━━━ EXTRACT PROVIDED ━━━
Sunday, April 18, 2010

The Nowness

Between fall and spring there is always a convergence, or a card deck shuffle of trends. We can cite two: the urban woodsman of fall and the minimal sophisticate of spring. The urban woodsman, in his (or her) autumnal plaid button down, a variation of a Quoddy boot or Topsider and crisp dark denim was sleek, but rugged and worn. The look hinted at glowing kitchens, gatherings of friends and the boon of nature – fresh air, sun, snow and the like. It will segue easily to spring, with lighter Breton stripes, softer denim and torn khakis. The urban yachtsman, if you will.

Then we have the new minimalism of spring, ushered in most notably by the press’s unequivocal citation of Phoebe Philo at Céline. Refer to Style.com’s review of her Fall/Winter 2010 collection and the comparison to Helmut Lang (the original) and it was a done deal from the start. Minimal is the new everything: the small calf box bag, the paper leather shopper, and camel cashmere. A girl will practically be able to wear subdued silk fatigues to the Met. This gives a year-round feel to things.

Our favorite new accessories collection is perhaps our favorite for the reason that it embodies the quiet versatility of the aforementioned trends. Jackson's unisex flat zip bags are weathered, yet substantial; minimal yet not recessive – Balmain and Vuitton they are not. These will stand the test of time, and carry a value per wear. Rendered in parochial red, jean blue, black, chocolate brown and natural they range in size from portfolio to hand clutch, the latter of which have flown out of the store in multiples. It turns out there is a need for this new anti-“it” bag. They zip around the seam, and are sans handle. They are so perfectly classic that they don’t have the patience for second thoughts – get them while you can.


*Jackson Large ($325) and Small ($225) Clutches

The Large Natural Clutch - $325


*Study in black and grey: the Jackson Small Clutch in Black - $225

 

Sunday, April 11, 2010

The Shins

At début we have a tendency to revere show-stoppers – detailed, sculptural and fantastical pieces ranging from the muted, yet fierce, to the vivid and playful. There’s a time though, when our eyes and our wardrobes need a soothing element. This would be where Shin comes in for the Spring/Summer 2010 season.
━━━ SOURCE EXCERPT ━━━
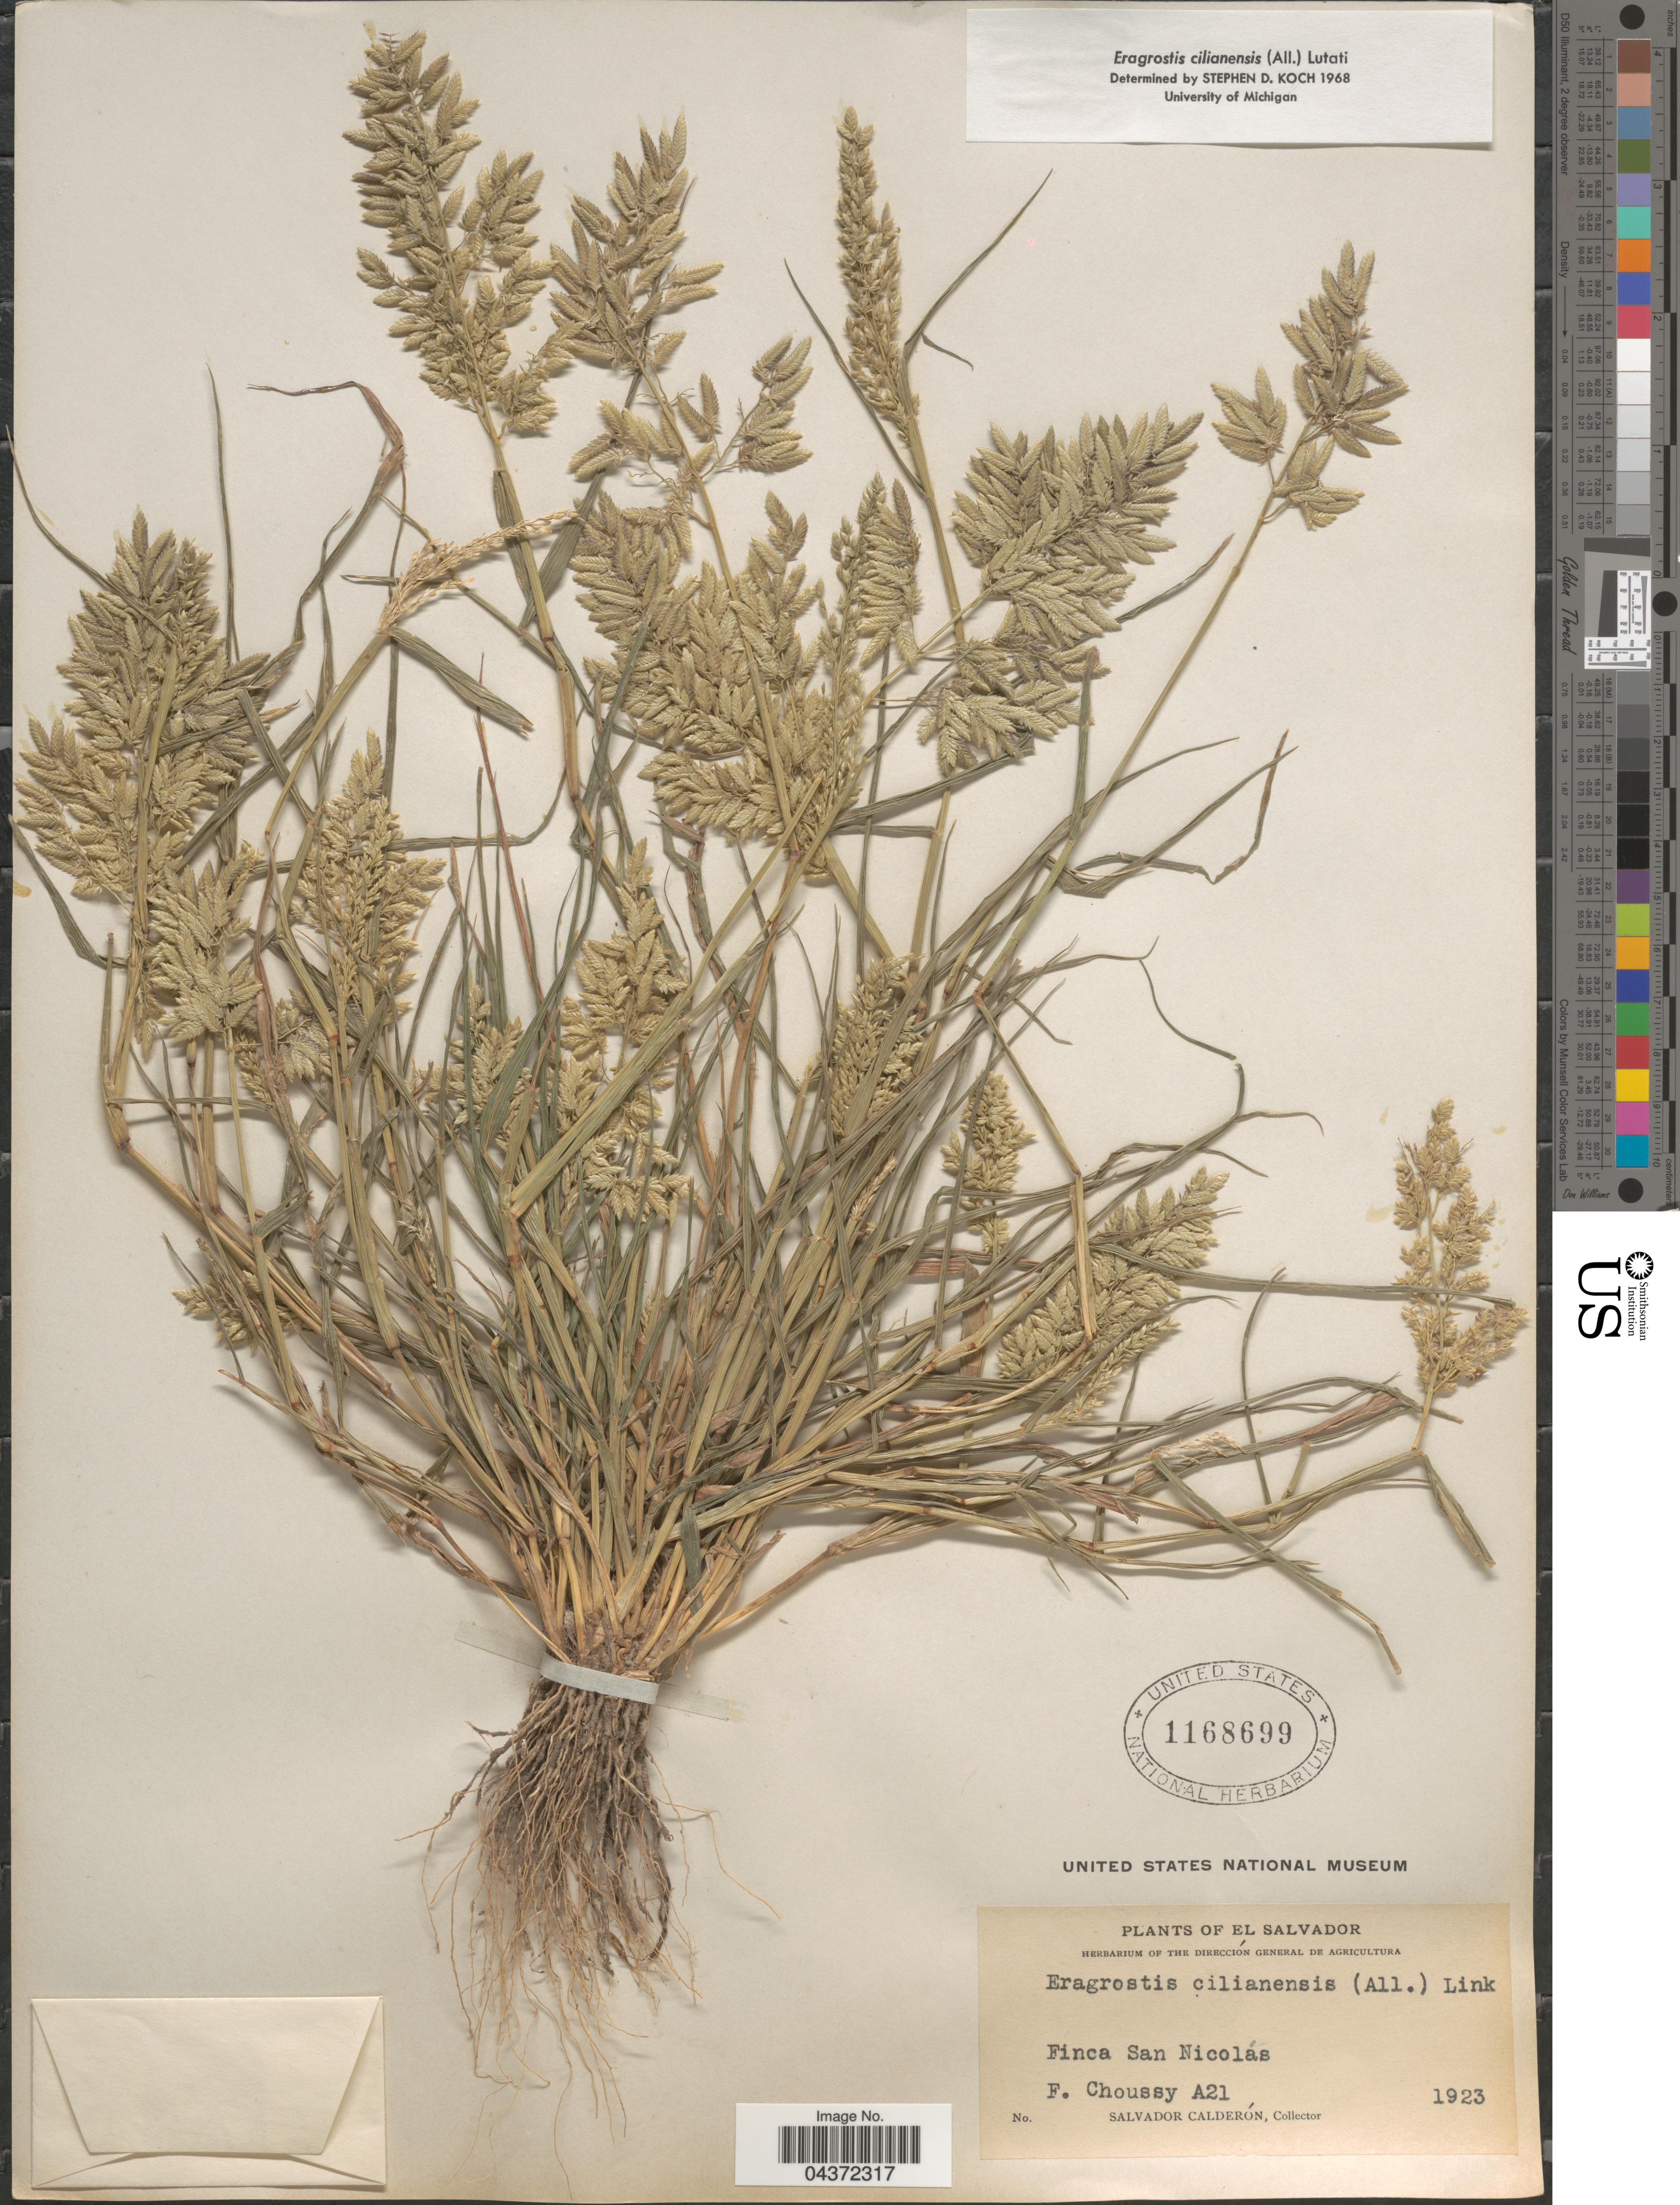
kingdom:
━━━
*PROBLEMS TO SOLVE*:
[a] In the blog post about spring trends, what colors do Jackson's unisex flat zip bags come in?
[b] Edit the stretch of the spring trends blog post from "The Nowness" through "if you will.", putting "city lumberjack" wherever "urban woodsman" appears.

*PER-TASK OUTPUTS*:
[a] Parochial red, jean blue, black, chocolate brown and natural.

[b]
The Nowness

Between fall and spring there is always a convergence, or a card deck shuffle of trends. We can cite two: the city lumberjack of fall and the minimal sophisticate of spring. The city lumberjack, in his (or her) autumnal plaid button down, a variation of a Quoddy boot or Topsider and crisp dark denim was sleek, but rugged and worn. The look hinted at glowing kitchens, gatherings of friends and the boon of nature – fresh air, sun, snow and the like. It will segue easily to spring, with lighter Breton stripes, softer denim and torn khakis. The urban yachtsman, if you will.